The first performance was at Brown University's Interrupt Festival in 2019. It has been performed many times since, including at the Barbican Centre in London and Anteism Books.

=== Print publications ===
For a single year Jhave published one book of poetry from the ReRites project each month. These twelve volumes are accompanied by a book of essays, all published by Anteism Books. The accompanying essays provide critical responses to the project from poets and scholars including Allison Parrish, Johanna Drucker, Kyle Booten, Stephanie Strickland, John Cayley, Lai-Tze Fan, Nick Montfort, Mairéad Byrne, and Chris Funkhouser. Allison Parrish notes elsewhere that these paratexts to ReRites serve a legitimising function for a genre of poetry that is not yet institutionally acknowledged.

=== Technical details ===
Starting in 2016 under the name Big Data Poetry, Jhave generated poems using, in his own words, "neural network code (..) adapted from three corporate github-hosted machine-learning libraries: TensorFlow (Google), PyTorch (Facebook), and AWD-LSTM (SalesForce)". He explains that the "models were trained on a customised corpus of 600,000 lines of poetry ranging from the romantic epoch to the 20th century avant garde". Jhave maintains a GitHub repository with some of the code supporting ReRites.

== Reception ==

ReRites is described by John Cayley as "one of the most thorough and beautiful" poetic responses to machine learning. The work's influence on the field of electronic literature was acknowledged in 2022, when the work won the Electronic Literature Organization's Robert Coover Award for a Work of Electronic Literature. The jury described ReRites as particularly poignant in the time of the pandemic, as it was "a documentation of the performance of the private ritual of writing and the obsessive-compulsive need for writers to communicate — even when no one else is reading".

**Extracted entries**
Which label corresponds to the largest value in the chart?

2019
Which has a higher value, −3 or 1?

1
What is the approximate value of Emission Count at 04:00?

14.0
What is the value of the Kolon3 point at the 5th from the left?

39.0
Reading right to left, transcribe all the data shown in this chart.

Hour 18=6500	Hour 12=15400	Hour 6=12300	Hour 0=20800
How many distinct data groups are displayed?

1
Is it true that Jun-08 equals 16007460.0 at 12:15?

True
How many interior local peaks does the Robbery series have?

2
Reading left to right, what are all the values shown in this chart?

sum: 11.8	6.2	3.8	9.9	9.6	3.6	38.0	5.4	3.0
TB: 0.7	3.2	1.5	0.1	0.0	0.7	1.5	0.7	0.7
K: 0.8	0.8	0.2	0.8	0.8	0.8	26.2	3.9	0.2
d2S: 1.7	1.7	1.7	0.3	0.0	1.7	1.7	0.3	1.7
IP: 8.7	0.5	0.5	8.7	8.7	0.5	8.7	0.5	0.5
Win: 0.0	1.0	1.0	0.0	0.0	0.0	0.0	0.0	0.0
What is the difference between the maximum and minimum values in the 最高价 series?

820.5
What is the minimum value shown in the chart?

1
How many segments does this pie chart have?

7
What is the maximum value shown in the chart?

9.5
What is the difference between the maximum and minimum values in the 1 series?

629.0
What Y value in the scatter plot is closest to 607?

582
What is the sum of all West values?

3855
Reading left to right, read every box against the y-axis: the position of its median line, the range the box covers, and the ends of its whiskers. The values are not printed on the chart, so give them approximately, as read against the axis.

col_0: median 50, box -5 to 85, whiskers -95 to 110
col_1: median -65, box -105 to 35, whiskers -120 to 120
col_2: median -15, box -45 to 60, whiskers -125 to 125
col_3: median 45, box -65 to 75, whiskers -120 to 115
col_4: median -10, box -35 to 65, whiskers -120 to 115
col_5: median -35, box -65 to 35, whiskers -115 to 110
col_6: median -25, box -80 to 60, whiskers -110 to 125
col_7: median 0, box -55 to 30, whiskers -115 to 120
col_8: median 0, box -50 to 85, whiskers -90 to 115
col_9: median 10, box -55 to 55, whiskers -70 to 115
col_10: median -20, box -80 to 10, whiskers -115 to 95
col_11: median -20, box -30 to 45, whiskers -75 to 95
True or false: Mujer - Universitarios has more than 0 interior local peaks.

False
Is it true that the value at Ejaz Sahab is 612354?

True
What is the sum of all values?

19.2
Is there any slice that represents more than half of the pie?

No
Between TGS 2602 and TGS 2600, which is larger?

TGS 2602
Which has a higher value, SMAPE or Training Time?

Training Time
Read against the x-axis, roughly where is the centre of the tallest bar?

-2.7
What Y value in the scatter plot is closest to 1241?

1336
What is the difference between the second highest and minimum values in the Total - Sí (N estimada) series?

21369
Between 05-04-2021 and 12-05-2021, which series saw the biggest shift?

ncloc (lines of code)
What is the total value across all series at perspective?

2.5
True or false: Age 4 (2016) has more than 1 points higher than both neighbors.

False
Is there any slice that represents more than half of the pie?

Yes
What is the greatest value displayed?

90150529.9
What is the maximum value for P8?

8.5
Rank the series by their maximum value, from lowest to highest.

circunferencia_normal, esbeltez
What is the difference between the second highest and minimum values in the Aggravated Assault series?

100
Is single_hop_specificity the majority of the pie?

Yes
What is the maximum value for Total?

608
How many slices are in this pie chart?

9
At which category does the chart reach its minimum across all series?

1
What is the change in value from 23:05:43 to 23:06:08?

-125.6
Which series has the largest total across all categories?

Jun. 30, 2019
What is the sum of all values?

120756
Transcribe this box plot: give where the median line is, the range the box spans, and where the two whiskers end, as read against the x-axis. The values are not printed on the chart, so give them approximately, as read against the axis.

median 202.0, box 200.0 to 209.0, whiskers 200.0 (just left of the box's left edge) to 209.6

**TASKS FOR THIS EXERCISE**
a. In the ReRites passage, copy the words from "The first performance" to "and Anteism Books.", swapping "Barbican Centre" for "Southbank Centre".
b. Using the ReRites passage, answer each of these:
(i) Where and in what year did the first performance take place?
(ii) How many lines of poetry made up the corpus the models were trained on?
(iii) Which award did the work win in 2022?
c. Name every machine-learning library that the ReRites passage says the neural network code was adapted from.
You won't need the entries for this work.

**RESULTS BY TASK**
a.
The first performance was at Brown University's Interrupt Festival in 2019. It has been performed many times since, including at the Southbank Centre in London and Anteism Books.

b.
(i) At Brown University's Interrupt Festival, in 2019.
(ii) 600,000 lines.
(iii) The Electronic Literature Organization's Robert Coover Award for a Work of Electronic Literature.

c. TensorFlow, PyTorch, AWD-LSTM